**Texto do documento:**
——————
De qualquer forma, vou tentar dar conta pelo menos deste filme aqui, que foi o que certamente mais me impactou em todo o festival. Justamente nesta época de hesitação, como procurei desenvolver no prólogo (aqui), O Pai dos Meus Filhos, de Mia Hansen-Love é uma flecha certeira, incide diretamente na essência das coisas, quando questiona de forma muito direta e contundente o que andamos fazendo das nossas vidas e quais as conseqüências disso. Como se não bastasse, o filme fala de um produtor de cinema, que tenta ganhar a vida fazendo filmes menos comerciais e mais arriscados.

A francesa Mia Hansen-Love já fez críticas na Cahiers de Cinema e tem um trabalho como atriz. Atualmente casada com Olivier Assayas, esse é o seu segundo filme, exibido em Cannes, assim como o seu antecessor. Apesar desse currículo, eu diria que os filmes de Mia estão mais ligados a um típico cinema francês de personagens, mais do que obras cujo principal cerne é o trabalho inovador com a linguagem cinematográfica. Claro, com isso não estou querendo dizer que o filme seja desprovido de interesse em como lida com as questões de linguagem; ao contrário.
——————
**Listagem de dados:**
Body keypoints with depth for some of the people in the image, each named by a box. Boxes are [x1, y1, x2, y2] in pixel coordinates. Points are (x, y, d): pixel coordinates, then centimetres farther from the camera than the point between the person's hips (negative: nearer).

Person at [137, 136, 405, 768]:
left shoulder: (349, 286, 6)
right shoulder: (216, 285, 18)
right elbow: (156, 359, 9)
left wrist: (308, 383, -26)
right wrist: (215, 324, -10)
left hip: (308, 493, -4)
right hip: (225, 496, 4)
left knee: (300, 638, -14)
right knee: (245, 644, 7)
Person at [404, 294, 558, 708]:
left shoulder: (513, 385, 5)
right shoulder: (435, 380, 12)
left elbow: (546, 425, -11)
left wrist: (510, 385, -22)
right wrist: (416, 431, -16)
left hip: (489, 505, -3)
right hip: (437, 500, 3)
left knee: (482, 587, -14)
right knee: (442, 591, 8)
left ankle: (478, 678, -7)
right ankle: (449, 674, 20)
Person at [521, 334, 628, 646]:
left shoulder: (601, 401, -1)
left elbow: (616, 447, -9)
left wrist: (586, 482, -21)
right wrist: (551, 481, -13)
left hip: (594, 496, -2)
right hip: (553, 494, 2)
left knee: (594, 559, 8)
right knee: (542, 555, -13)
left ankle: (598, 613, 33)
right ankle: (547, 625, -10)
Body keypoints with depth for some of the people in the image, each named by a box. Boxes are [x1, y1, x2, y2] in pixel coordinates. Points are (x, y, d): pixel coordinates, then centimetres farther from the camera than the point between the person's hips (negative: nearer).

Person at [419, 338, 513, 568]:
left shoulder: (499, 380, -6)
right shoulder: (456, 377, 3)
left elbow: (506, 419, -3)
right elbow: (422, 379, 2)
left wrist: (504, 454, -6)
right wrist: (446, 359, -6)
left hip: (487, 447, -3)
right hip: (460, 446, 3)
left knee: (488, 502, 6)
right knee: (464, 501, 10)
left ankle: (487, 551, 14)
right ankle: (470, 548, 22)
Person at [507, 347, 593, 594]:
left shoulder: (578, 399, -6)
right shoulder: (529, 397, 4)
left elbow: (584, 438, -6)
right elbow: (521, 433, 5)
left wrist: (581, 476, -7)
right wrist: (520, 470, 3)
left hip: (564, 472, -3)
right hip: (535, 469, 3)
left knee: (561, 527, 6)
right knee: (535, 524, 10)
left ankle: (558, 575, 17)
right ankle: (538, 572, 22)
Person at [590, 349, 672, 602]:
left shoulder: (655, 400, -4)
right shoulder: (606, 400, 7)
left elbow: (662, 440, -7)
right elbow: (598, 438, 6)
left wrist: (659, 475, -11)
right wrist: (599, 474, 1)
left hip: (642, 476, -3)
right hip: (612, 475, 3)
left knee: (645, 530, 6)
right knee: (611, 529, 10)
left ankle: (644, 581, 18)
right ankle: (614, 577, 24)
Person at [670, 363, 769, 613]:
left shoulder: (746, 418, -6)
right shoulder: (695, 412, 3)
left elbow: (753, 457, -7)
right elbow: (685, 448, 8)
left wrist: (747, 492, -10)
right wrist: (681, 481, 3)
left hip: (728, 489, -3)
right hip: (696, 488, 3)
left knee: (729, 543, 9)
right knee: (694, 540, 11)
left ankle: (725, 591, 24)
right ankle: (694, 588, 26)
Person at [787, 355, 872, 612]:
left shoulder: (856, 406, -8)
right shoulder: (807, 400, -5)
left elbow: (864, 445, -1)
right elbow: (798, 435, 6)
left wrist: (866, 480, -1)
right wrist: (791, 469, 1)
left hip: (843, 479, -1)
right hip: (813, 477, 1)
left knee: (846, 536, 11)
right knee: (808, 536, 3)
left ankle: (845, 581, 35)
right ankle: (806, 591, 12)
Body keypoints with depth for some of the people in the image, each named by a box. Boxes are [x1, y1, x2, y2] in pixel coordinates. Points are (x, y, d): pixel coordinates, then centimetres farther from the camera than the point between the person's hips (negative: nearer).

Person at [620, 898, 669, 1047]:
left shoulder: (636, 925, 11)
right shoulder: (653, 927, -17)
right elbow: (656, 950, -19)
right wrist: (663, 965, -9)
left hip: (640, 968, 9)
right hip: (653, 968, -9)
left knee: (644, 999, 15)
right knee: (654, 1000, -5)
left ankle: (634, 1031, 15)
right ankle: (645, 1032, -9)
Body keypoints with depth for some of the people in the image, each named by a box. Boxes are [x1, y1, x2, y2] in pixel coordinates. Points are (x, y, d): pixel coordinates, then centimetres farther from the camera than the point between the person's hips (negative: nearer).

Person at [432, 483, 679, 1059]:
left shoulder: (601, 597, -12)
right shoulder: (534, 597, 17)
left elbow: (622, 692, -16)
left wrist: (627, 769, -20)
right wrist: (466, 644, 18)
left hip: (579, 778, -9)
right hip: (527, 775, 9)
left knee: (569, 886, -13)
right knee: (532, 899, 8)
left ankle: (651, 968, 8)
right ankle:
——————
**Instruções:**
1) Traduza para o inglês esta frase da crítica de O Pai dos Meus Filhos: "Como se não bastasse, o filme fala de um produtor de cinema, que tenta ganhar a vida fazendo filmes menos comerciais e mais arriscados."
2) Com base na crítica de O Pai dos Meus Filhos, explique em uma a três frases por que o filme é chamado de "uma flecha certeira".
3) Responda às perguntas a seguir com base na crítica de O Pai dos Meus Filhos.
(a) Qual é a profissão do personagem de quem o filme fala?
(b) Em qual publicação Mia Hansen-Love já fez críticas?
(c) Em que festival foram exibidos o filme e o seu antecessor?
Os registros provêm de outra fonte.

**Respostas:**
1) As if that weren't enough, the film is about a film producer who tries to make a living by making less commercial and riskier films.

2) O filme é chamado assim porque incide diretamente na essência das coisas. Ele questiona de forma muito direta e contundente o que andamos fazendo das nossas vidas e quais são as consequências disso, o que ganha força justamente nesta época de hesitação.

3)
(a) Produtor de cinema.
(b) Na Cahiers de Cinema.
(c) Em Cannes.